Navalny’s closest aide, Leonid Volkov, said in an interview that it was necessary to convince the Russian elite that an opposition victory would be better for them than a corrupt Putin government. But to do this, it was necessary to get rid of left-wing allies, who scared off big business. So Navalny split the oppositional coalition and when leftist leaders were thrown in jail, he declined to intercede on their behalf.
The Kremlin has always suspected that Navalny enjoys the tacit support of part of the elite. In 2012, the correspondence of some of the leaders of the liberal opposition was published, and it spoke of the possible financing of Navalny by a group of prominent oligarchs.
It is also important for Navalny that his criticism of social inequality does not turn the ruling establishment against him. Therefore, he is careful to make sure that his social populism does not overstep the line. Sharp criticism of the luxury of Putin’s entourage does not lead him toward radical social demands. Navalny is against revising the results of the criminal privatization of the 1990s or the redistribution of the national income in favor of working people. The most he agrees to is a small “compensation fee” that some oligarchs must pay to legitimize the property seized in the 1990s.
Inequality, then, will remain intact. Among the points of Navalny’s program on “fair courts” and political freedoms, there is also one on future privatization. And this is exactly what would likely alienate most Russians from him if it did reach the spotlight.

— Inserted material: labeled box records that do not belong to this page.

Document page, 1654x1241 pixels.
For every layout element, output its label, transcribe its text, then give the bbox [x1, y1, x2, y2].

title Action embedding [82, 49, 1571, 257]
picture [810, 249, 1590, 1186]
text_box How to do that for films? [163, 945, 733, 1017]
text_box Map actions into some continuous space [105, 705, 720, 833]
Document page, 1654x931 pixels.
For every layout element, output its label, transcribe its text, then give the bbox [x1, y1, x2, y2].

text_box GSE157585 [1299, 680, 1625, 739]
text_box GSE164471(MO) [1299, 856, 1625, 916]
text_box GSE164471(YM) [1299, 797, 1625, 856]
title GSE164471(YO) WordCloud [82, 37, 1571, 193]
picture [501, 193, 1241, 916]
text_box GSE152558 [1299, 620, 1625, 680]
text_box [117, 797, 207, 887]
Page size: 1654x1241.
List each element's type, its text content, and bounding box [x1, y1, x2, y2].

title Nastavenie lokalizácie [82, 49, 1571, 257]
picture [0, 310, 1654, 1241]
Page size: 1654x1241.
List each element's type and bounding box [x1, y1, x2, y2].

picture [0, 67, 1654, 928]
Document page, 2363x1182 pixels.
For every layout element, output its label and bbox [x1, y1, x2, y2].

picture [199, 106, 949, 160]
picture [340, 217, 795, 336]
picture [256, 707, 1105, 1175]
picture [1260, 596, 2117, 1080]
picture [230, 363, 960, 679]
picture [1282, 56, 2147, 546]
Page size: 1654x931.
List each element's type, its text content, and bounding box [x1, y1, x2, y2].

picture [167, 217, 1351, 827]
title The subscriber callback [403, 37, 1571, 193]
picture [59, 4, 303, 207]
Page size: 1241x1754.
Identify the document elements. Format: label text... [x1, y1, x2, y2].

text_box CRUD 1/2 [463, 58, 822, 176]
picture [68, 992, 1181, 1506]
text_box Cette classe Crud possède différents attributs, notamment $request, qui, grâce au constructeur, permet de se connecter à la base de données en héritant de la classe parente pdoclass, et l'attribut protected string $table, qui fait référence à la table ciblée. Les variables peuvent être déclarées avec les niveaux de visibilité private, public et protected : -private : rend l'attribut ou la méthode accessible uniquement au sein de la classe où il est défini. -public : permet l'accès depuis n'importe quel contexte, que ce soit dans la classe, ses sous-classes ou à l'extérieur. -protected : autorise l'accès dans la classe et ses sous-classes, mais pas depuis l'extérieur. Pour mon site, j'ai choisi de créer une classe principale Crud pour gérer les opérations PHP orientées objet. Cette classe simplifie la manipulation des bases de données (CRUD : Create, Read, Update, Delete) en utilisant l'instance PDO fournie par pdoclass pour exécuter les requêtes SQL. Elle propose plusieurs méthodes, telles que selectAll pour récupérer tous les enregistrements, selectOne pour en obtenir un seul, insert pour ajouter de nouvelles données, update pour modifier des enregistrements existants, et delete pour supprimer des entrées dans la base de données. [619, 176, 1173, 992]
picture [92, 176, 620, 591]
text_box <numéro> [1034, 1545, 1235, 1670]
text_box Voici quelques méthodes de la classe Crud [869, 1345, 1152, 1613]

His People's Alliance party called for "drastically reducing government interference in the economy" in 2013. The Navalny-led party also called for stopping support for "rogue states" (basically socialist governments like Cuba, Venezuela, Nicaragua, Laos, China, and Vietnam as well as other governments like Iran, Belarus, and Syria that Putin's government had been increasingly economically supporting) and partnering up with Western countries.
In November of 2020, Navalny smeared indigenous socialist president of Bolivia Evo Morales who had been ousted in a far-right coup after winning a reelection:
The corrupt president, who illegally held power at the expense of lies and fabrications, fled the country.
Katya Kazbek, who is a fiercely anti-Putin Russian socialist writer, has a thread on Navalny's reactionary history that often gets ignored by Western coverage and also did an interview with Royce Kurmelovs that was posted at the Grayzone.